Shondell is best known for his 1961 hit song, "This Time (We're Really Breaking Up)," which was on the Billboard Top 100 chart for four months the year it was released and also made the singles chart in the United Kingdom. The record sold 10,000 copies in the first week and climbed to three million copies within a year.

Shondell was born in 1939 in Fort Wayne, Ind. He learned how to play the trumpet from his father when he was 4 years old, and at age 8, Shondell learned to play the piano. The band Little Anthony & the Imperials picked up Shondell's first song at age 14.

Mercury Records released his first single, "My Hero," in 1958 under the name Gary Shelton. A year later, he followed that with the song "Kissin' at the Drive-In," which drive-in theaters around the country began playing between screenings.

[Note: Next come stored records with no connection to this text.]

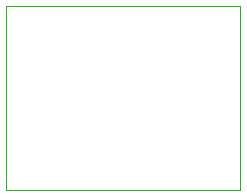
<source format=gbr>
%TF.GenerationSoftware,KiCad,Pcbnew,7.0.1-0*%
%TF.CreationDate,2023-04-25T00:20:10+03:00*%
%TF.ProjectId,power switch with delay,706f7765-7220-4737-9769-746368207769,rev?*%
%TF.SameCoordinates,Original*%
%TF.FileFunction,Profile,NP*%
%FSLAX46Y46*%
G04 Gerber Fmt 4.6, Leading zero omitted, Abs format (unit mm)*
G04 Created by KiCad (PCBNEW 7.0.1-0) date 2023-04-25 00:20:10*
%MOMM*%
%LPD*%
G01*
G04 APERTURE LIST*
%TA.AperFunction,Profile*%
%ADD10C,0.100000*%
%TD*%
G04 APERTURE END LIST*
D10*
X113200000Y-88200000D02*
X133000000Y-88200000D01*
X133000000Y-103800000D01*
X113200000Y-103800000D01*
X113200000Y-88200000D01*
M02*

</source>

Chicago's Brass Rail nightclub brought Shondell in for its first rock-and-roll gig in 1959. That same year, Mark Records released "The Trance" and "Goodbye Little Darlin'," which sold well in the Midwest but never made it into the Top 40 of the national Billboard record chart. Shondell temporarily put his career on hold to help with the family business after his father died of a heart attack in 1960. The singer cited his father as a major influence in his life and wrote a song about him called "Still Loving You," which became a country-music hit.

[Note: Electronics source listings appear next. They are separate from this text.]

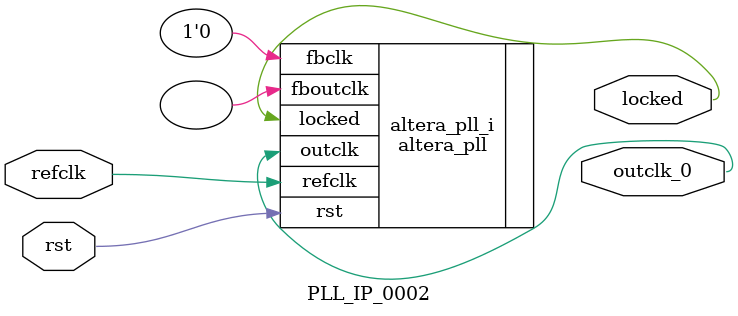
<source format=v>
`timescale 1ns/10ps
module  PLL_IP_0002(

	// interface 'refclk'
	input wire refclk,

	// interface 'reset'
	input wire rst,

	// interface 'outclk0'
	output wire outclk_0,

	// interface 'locked'
	output wire locked
);

	altera_pll #(
		.fractional_vco_multiplier("false"),
		.reference_clock_frequency("50.0 MHz"),
		.operation_mode("lvds"),
		.number_of_clocks(1),
		.output_clock_frequency0("8.000000 MHz"),
		.phase_shift0("0 ps"),
		.duty_cycle0(50),
		.output_clock_frequency1("0 MHz"),
		.phase_shift1("0 ps"),
		.duty_cycle1(50),
		.output_clock_frequency2("0 MHz"),
		.phase_shift2("0 ps"),
		.duty_cycle2(50),
		.output_clock_frequency3("0 MHz"),
		.phase_shift3("0 ps"),
		.duty_cycle3(50),
		.output_clock_frequency4("0 MHz"),
		.phase_shift4("0 ps"),
		.duty_cycle4(50),
		.output_clock_frequency5("0 MHz"),
		.phase_shift5("0 ps"),
		.duty_cycle5(50),
		.output_clock_frequency6("0 MHz"),
		.phase_shift6("0 ps"),
		.duty_cycle6(50),
		.output_clock_frequency7("0 MHz"),
		.phase_shift7("0 ps"),
		.duty_cycle7(50),
		.output_clock_frequency8("0 MHz"),
		.phase_shift8("0 ps"),
		.duty_cycle8(50),
		.output_clock_frequency9("0 MHz"),
		.phase_shift9("0 ps"),
		.duty_cycle9(50),
		.output_clock_frequency10("0 MHz"),
		.phase_shift10("0 ps"),
		.duty_cycle10(50),
		.output_clock_frequency11("0 MHz"),
		.phase_shift11("0 ps"),
		.duty_cycle11(50),
		.output_clock_frequency12("0 MHz"),
		.phase_shift12("0 ps"),
		.duty_cycle12(50),
		.output_clock_frequency13("0 MHz"),
		.phase_shift13("0 ps"),
		.duty_cycle13(50),
		.output_clock_frequency14("0 MHz"),
		.phase_shift14("0 ps"),
		.duty_cycle14(50),
		.output_clock_frequency15("0 MHz"),
		.phase_shift15("0 ps"),
		.duty_cycle15(50),
		.output_clock_frequency16("0 MHz"),
		.phase_shift16("0 ps"),
		.duty_cycle16(50),
		.output_clock_frequency17("0 MHz"),
		.phase_shift17("0 ps"),
		.duty_cycle17(50),
		.pll_type("General"),
		.pll_subtype("General")
	) altera_pll_i (
		.rst	(rst),
		.outclk	({outclk_0}),
		.locked	(locked),
		.fboutclk	( ),
		.fbclk	(1'b0),
		.refclk	(refclk)
	);
endmodule


</source>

When he returned to the stage in 1961, he adopted the stage name Troy Shondell, partly because of the popularity of actor Troy Donahue. In April 1961, he recorded "This Time," a song that Chips Moman wrote and Thomas Wayne first recorded. The record was released during the last week in June on the Gaye Record Productions label, and the small Los Angeles-based Goldcrest Records then picked it up, selling 10,000 copies during the first week.

"Tears From An Angel" was his next recording, released in March 1962. Afterward, Shondell left the music industry until 1968 when he became a songwriter for Acuff-Rose Music in Nashville, Tenn., and the first recording artist for TRX Records, a branch of Hickory Records. In October 1969, Shondell became assistant regional director for the American Society of Composers, Authors and Publisher's southern regional office in Nashville.

Shondell still performed on occasion in the early 2000s, including as a member of the supergroup Masters of Rock 'n' Roll, which included Jimmy Clanton, Ronnie Dove and Ray Peterson. For one of Shondell 's most recent appearances, he traveled to Collins, Miss., to deliver a musical tribute at the funeral of his colleague Dale Houston of the musical duo Dale & Grace on Oct. 2, 2007.